Automotive OEMs and their packaging suppliers face mounting pressure from both sides of the Atlantic as the EU's Packaging and Packaging Waste Regulation (PPWR) takes effect in August 2026 and US state-level Extended Producer Responsibility programs accelerate enforcement. The dual regulatory push is forcing contract renegotiations, supplier audits, and packaging redesigns across the automotive supply chain, with costs and compliance risk rising for companies that delay preparation.
Background
The European Union formally adopted Regulation (EU) 2025/40, commonly known as the PPWR, which entered into force in February 2025.1Recycled Content in plastic packaging | PPWR | Mondi Group The regulation will generally apply starting August 12, 2026, though several detailed requirements - particularly around labeling, recyclability, recycled content, and reuse - will phase in between 2026 and 2030 and beyond.
Unlike the previous Packaging and Packaging Waste Directive, the PPWR establishes a single, harmonized legal framework across all Member States, applying uniformly as a regulation rather than a directive. For the automotive sector, this means transport packaging - crates, pallets, returnable containers, and protective inserts - falls squarely within scope. The PPWR covers all packaging regardless of whether it is used in B2C or B2B contexts, explicitly including transport packaging, outer packaging, pallets, drums, crates, intermediate bulk containers, big bags, and reusable industrial packaging.

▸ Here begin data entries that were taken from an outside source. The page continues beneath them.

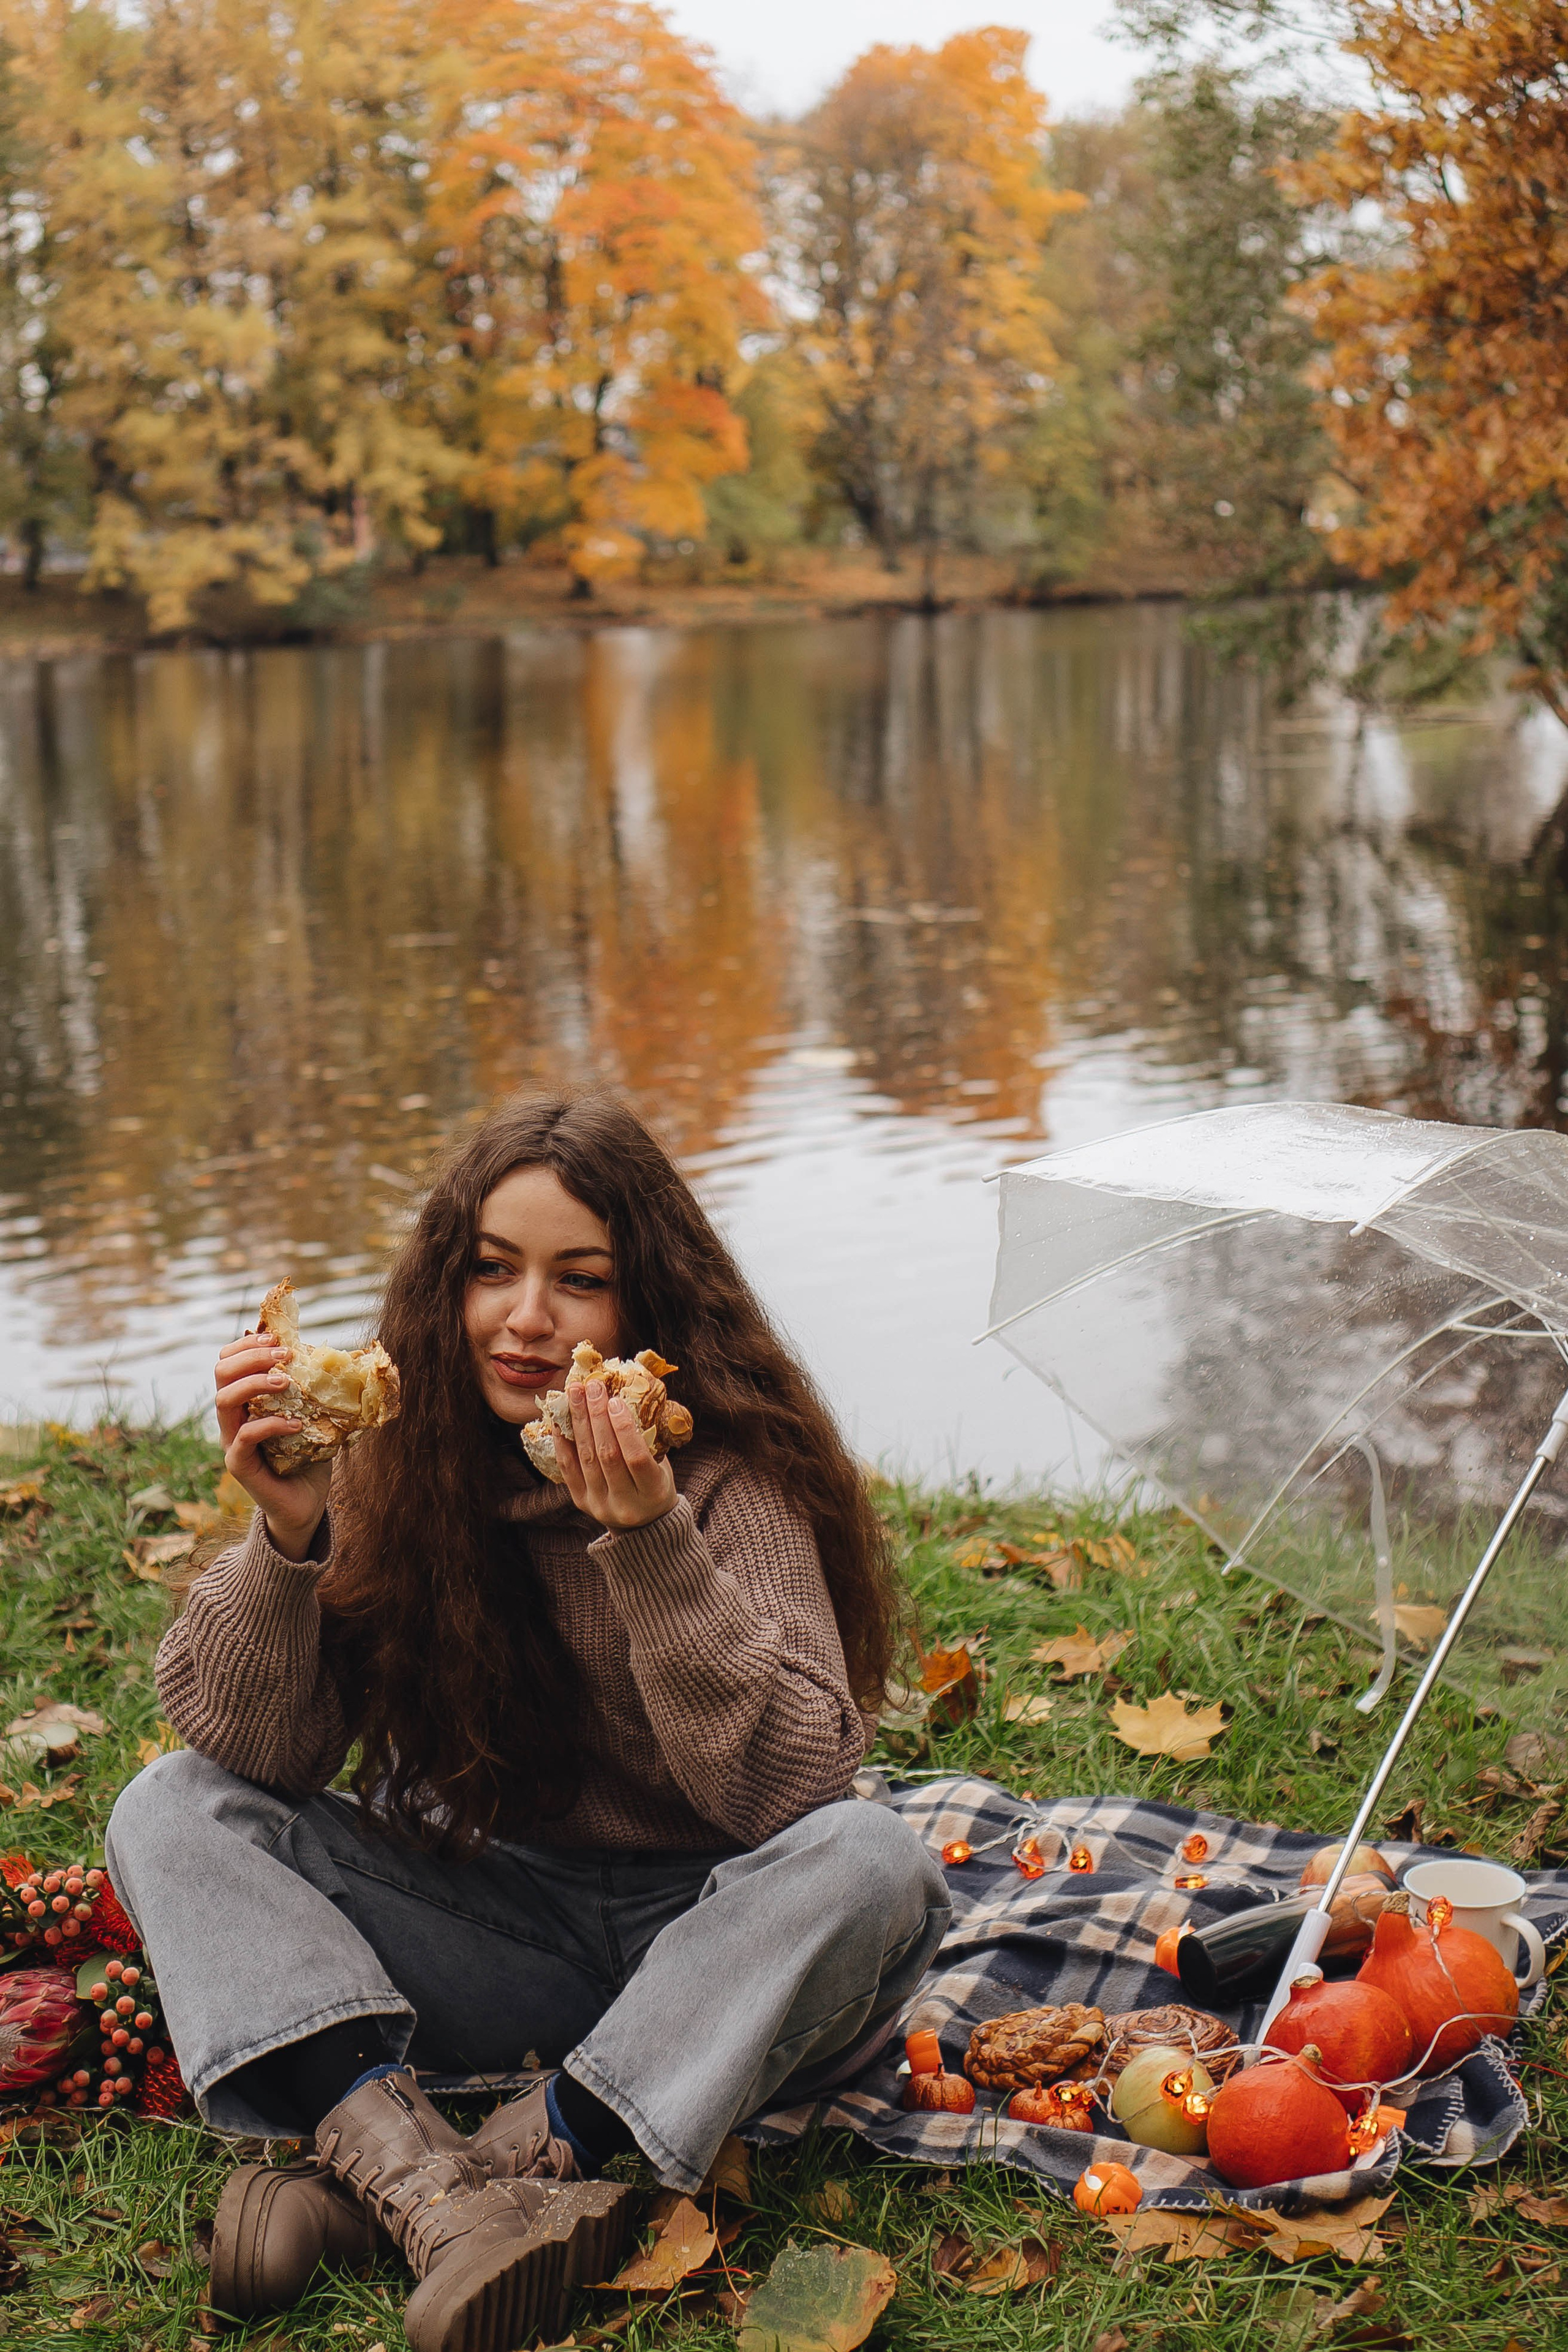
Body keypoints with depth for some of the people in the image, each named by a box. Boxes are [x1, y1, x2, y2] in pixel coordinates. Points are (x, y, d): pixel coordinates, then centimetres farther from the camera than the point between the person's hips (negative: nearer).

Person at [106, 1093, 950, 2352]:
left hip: (705, 1933, -3)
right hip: (488, 1917, 3)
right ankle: (424, 2176, -33)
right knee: (169, 1815, -12)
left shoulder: (733, 1468, -16)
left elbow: (792, 1793, -25)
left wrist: (648, 1543, -36)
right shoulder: (393, 1455, -6)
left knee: (872, 1862, -33)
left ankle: (526, 2147, -27)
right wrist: (286, 1536, -28)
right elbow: (258, 1752, -10)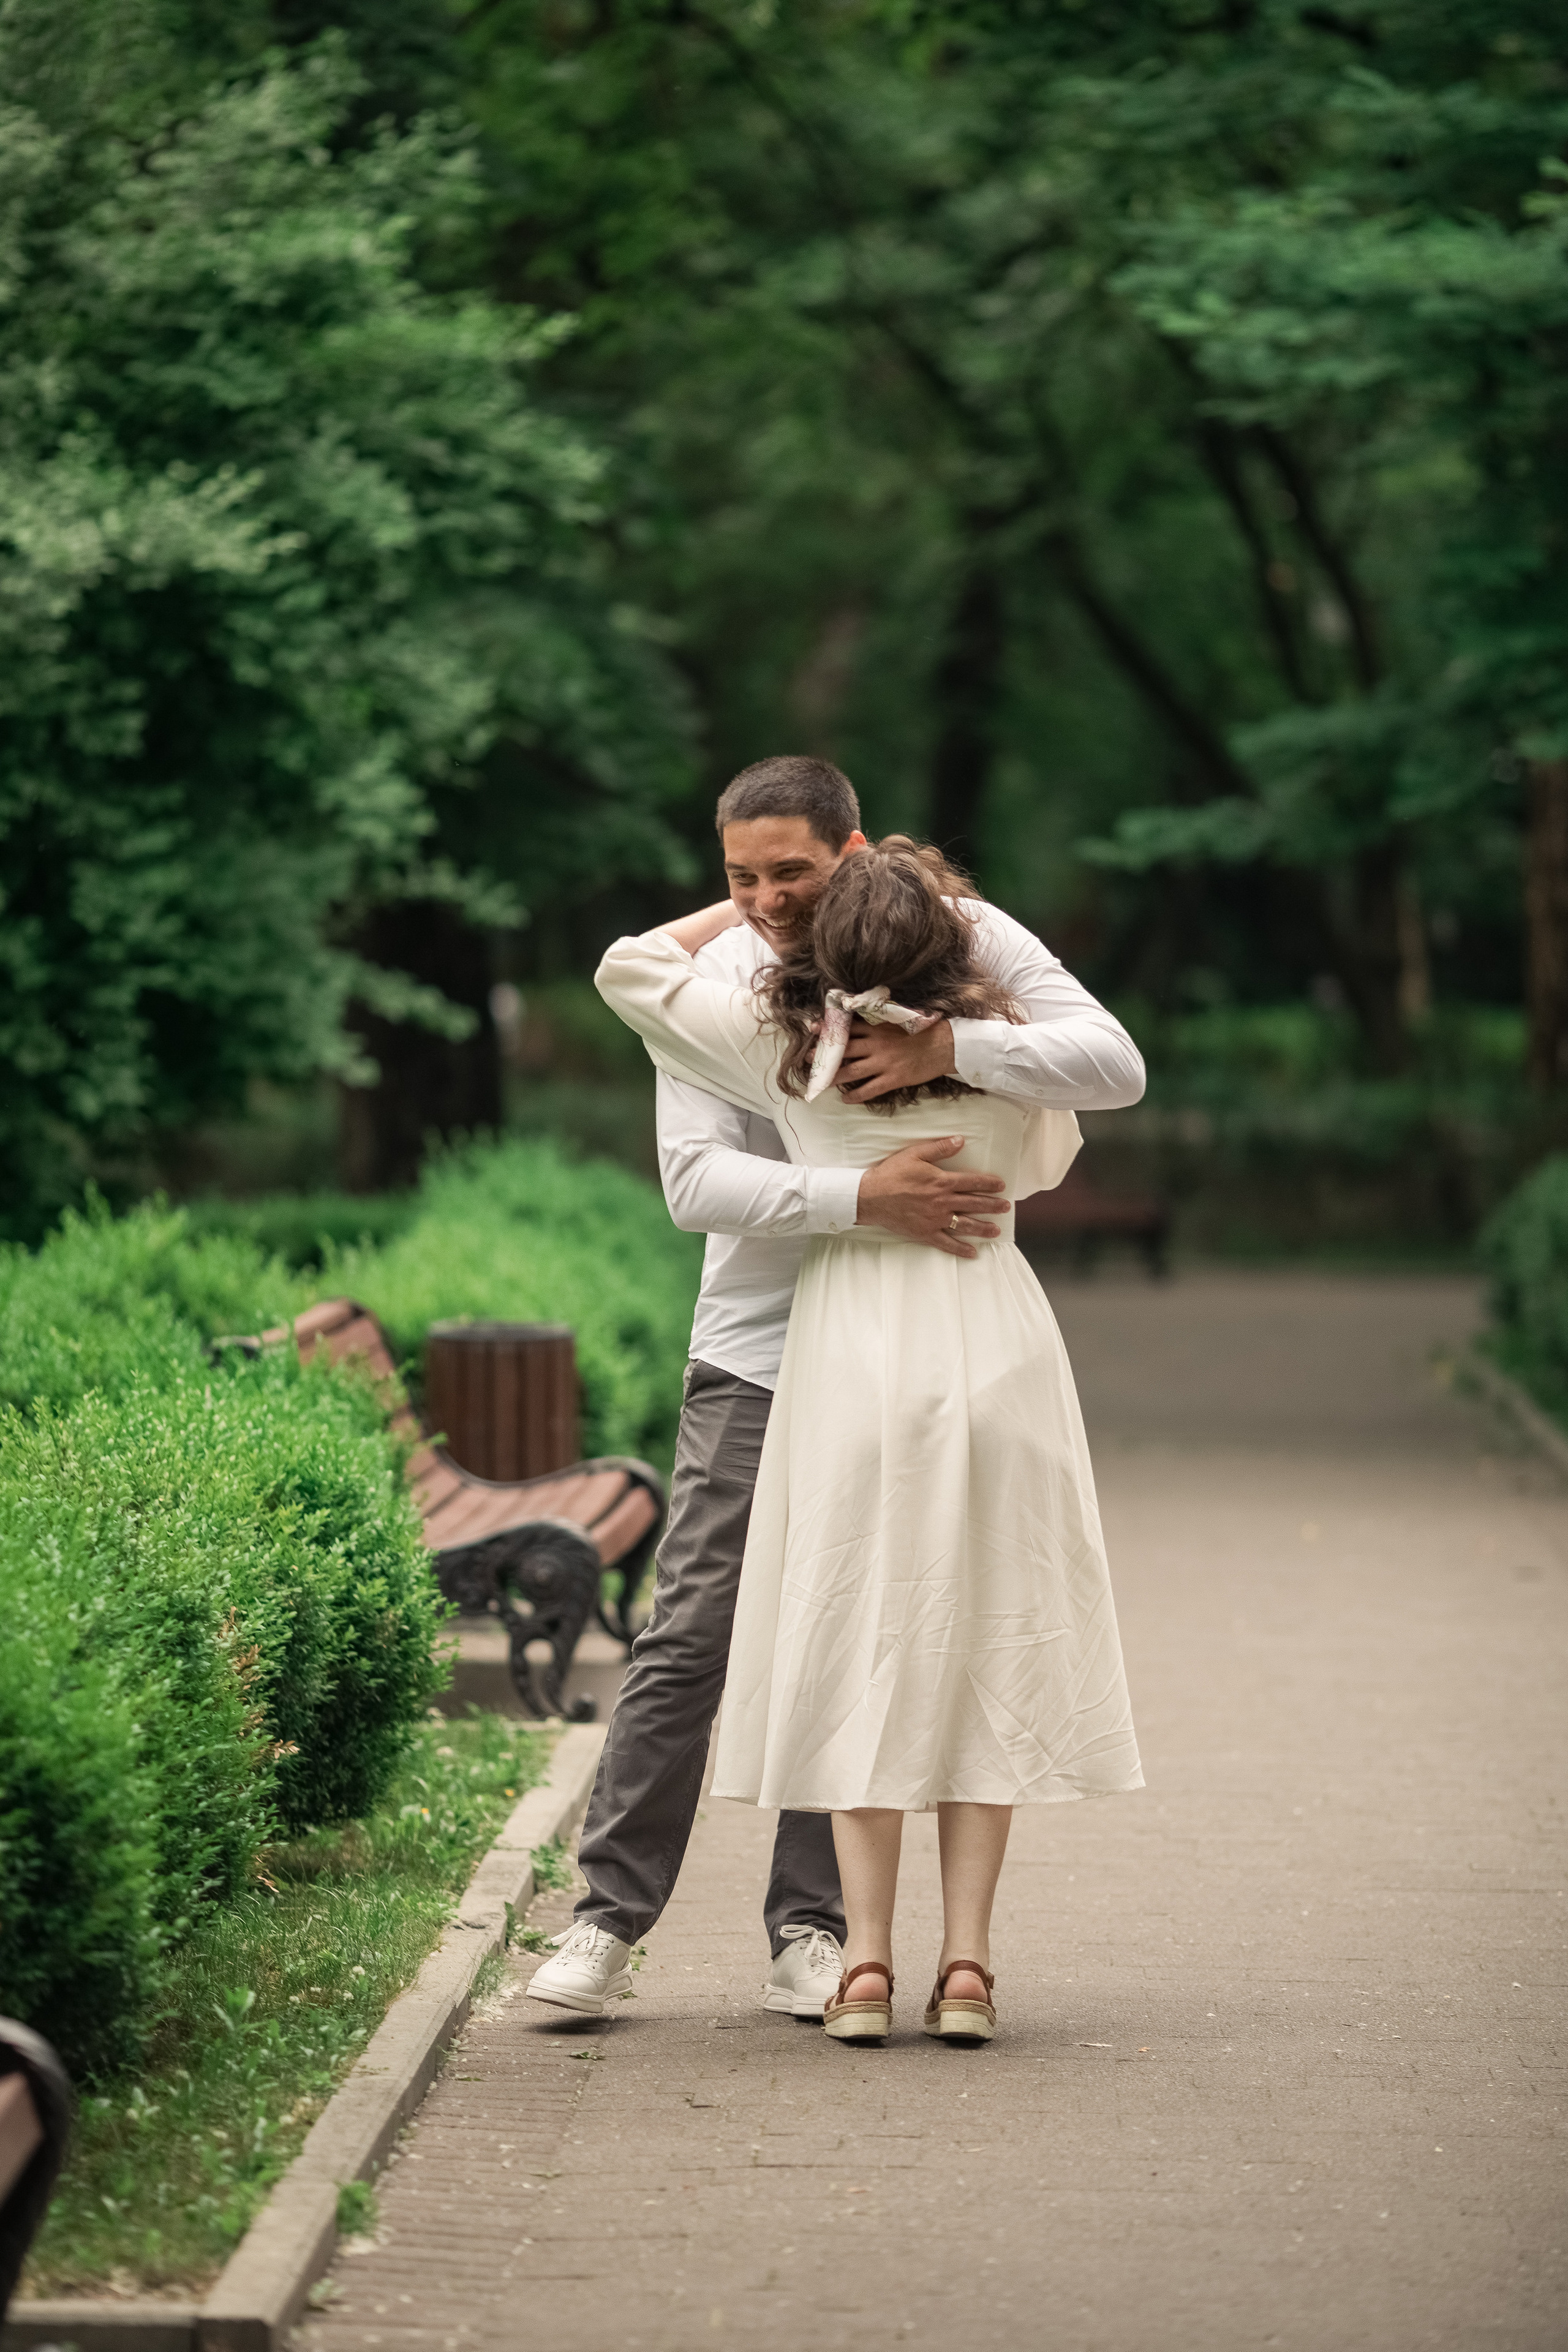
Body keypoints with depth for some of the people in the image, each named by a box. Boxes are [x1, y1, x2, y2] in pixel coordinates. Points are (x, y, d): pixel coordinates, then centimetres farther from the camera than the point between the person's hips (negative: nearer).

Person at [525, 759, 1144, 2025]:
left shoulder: (965, 942, -6)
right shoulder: (715, 981, -9)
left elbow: (1113, 1065, -16)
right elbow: (696, 1179, -20)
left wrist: (951, 1046, -31)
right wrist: (866, 1196, -33)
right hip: (759, 1350, -1)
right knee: (694, 1633, -7)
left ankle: (810, 1931, 10)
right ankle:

In the United States, EPR is advancing state by state, with Maine, Oregon, Colorado, and California among those that have already passed packaging-focused EPR laws at varying stages of implementation. Seven US states have enacted packaging EPR laws as of late 2025, with additional legislative activity underway in 2026.
Details
The PPWR introduces binding recycled-content mandates for plastic packaging. By 2030, single-use PET beverage bottles must contain at least 30% post-consumer recycled content, while other plastic packaging must reach 35% PCR, with targets rising to 65% by 2040. Contact-sensitive packaging made from non-PET plastics must contain 10% recycled content by 2030 and 25% by 2040. These thresholds apply to any plastic packaging component placed on the EU market, including automotive transport and protective packaging.
Lubomir Kroupa, COO of an environmentally focused packaging firm, noted that "from 12 August 2026, we will have to confirm to our customers that the packaging complies with the requirements," adding that "it has not yet been conclusively clarified how this conformity is to be proven in detail."
At the ALSC Europe 2026 conference, JLR senior packaging manager Jonathan Shepard acknowledged the regulation's significance: "We don't underestimate the impact of PPWR and what's coming. We know in August it's going to be a binding regulation that we have to adhere to." He also highlighted practical trade-offs, explaining that some containers cannot incorporate recycled content without redesigning the box and potentially increasing material weight, which "is counterintuitive and counterproductive to what the legislation is trying to achieve."
Eco-modulation of EPR fees will expand, meaning packaging design directly affects compliance costs - packaging that is difficult to recycle will attract higher fees, while compliant designs benefit from lower financial burdens. The same principle is taking hold in the US. California's SB 54 allows fines of up to $50,000 per day for noncompliance and will begin collecting EPR fees based on 2025 data, with payments due starting in 2027.
Outlook
Most OEMs and tier suppliers still face cost pressures, complex parts, and regulatory challenges that make buyers cautious about adopting new packaging innovations. With the PPWR's August 2026 general application date now four months away and US state EPR programs shifting from framework-building to active enforcement, automotive packaging decisions made in current contract cycles will determine compliance posture through the end of the decade. OEMs that have not yet audited supplier packaging portfolios against both EU and US requirements face growing risk of market-access disruptions and escalating fee exposure.